Continuing Medical Education

Drug repurposing is potentially useful, but the benefit of currently used medications for people with mental illness has not been studied. Using a population-wide registry in Sweden, Hayes and colleagues examined rates of psychiatric hospitalization and self-harm in 142 691 individuals with bipolar disorder, schizophrenia, and associated conditions and found that patients exposed to HMG-CoA reductase inhibitors, L-type calcium channel antagonists, and biguanides were significantly less likely to experience psychiatric hospitalization and self-harm. Thus, exposure to 3 classes of nonpsychotropic medications may lead to improved outcomes in serious mental illness.

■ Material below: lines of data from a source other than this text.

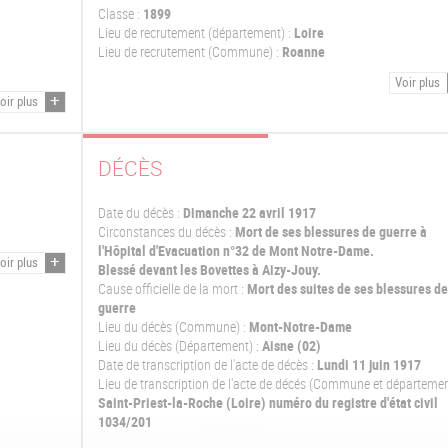
Classe :
1899
Lieu de recrutement (département) :
Loire
Lieu de recrutement (Commune) :
Roanne
Voir plus
oir plus
DÉCÈS
Date du décès :
Dimanche 22 avril 1917
Circonstances du décès :
Mort de ses blessures de guerre à
l'Hôpital d'Evacuation n°32 de Mont Notre-Dame.
oir plus
Blessé devant les Bovettes à Aizy-Jouy.
Cause officielle de la mort :
Mort des suites de ses blessures de
guerre
Lieu du décès (Commune) :
Mont-Notre-Dame
Lieu du décès (Département) :
Aisne (02)
Date de transcription de l'acte de décès :
Lundi 11 juin 1917
Lieu de transcription de l'acte de décés (Commune et départemen
Saint-Priest-la-Roche (Loire) numéro du registre d'état civil
1034/201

Folic acid supplementation has been associated with reduced risk of autism spectrum disorder in the child, but recurrence of autism spectrum disorder in high-risk families has not been examined. Schmidt and colleagues analyzed prospective data from more than 300 families who already had a child with autism spectrum disorder and found that the prevalence of autism spectrum disorder in the younger sibling was significantly lower in children whose mothers took prenatal vitamins in the 6 months before pregnancy. Thus, maternal prenatal vitamin intake may reduce autism recurrence in high-risk families.

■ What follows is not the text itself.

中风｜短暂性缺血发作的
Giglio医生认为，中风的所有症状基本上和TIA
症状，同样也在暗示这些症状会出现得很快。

The causal direction between exercise and depression is a vexing conundrum in psychiatry. Choi and colleagues used a mendelian randomization approach, a form of instrumental variable analysis, in 611 583 individuals to help arbitrate the link between exercise and depression. Whereas genetic variants that favor objective measures of exercise had a protective effect on depression, those genetic variants that favored depression did not exert an effect on exercise. In an Editorial, Chekroud emphasizes examining confounders in mendelian randomization approaches and suggests the need for prospective studies targeting depression prevention.

Editorial

A large number of individuals had been exposed as children to lead in the latter part of the last century. Reuben and colleagues examined 579 individuals who participated in the Dunedin Multidisciplinary Health and Development Study between 1972 and 2012. Those individuals who were exposed to lead also had a higher level of general psychopathology, internalizing symptoms, and thought disorder. Thus, lead exposure may have long-term consequences by increasing different aspects of psychopathology.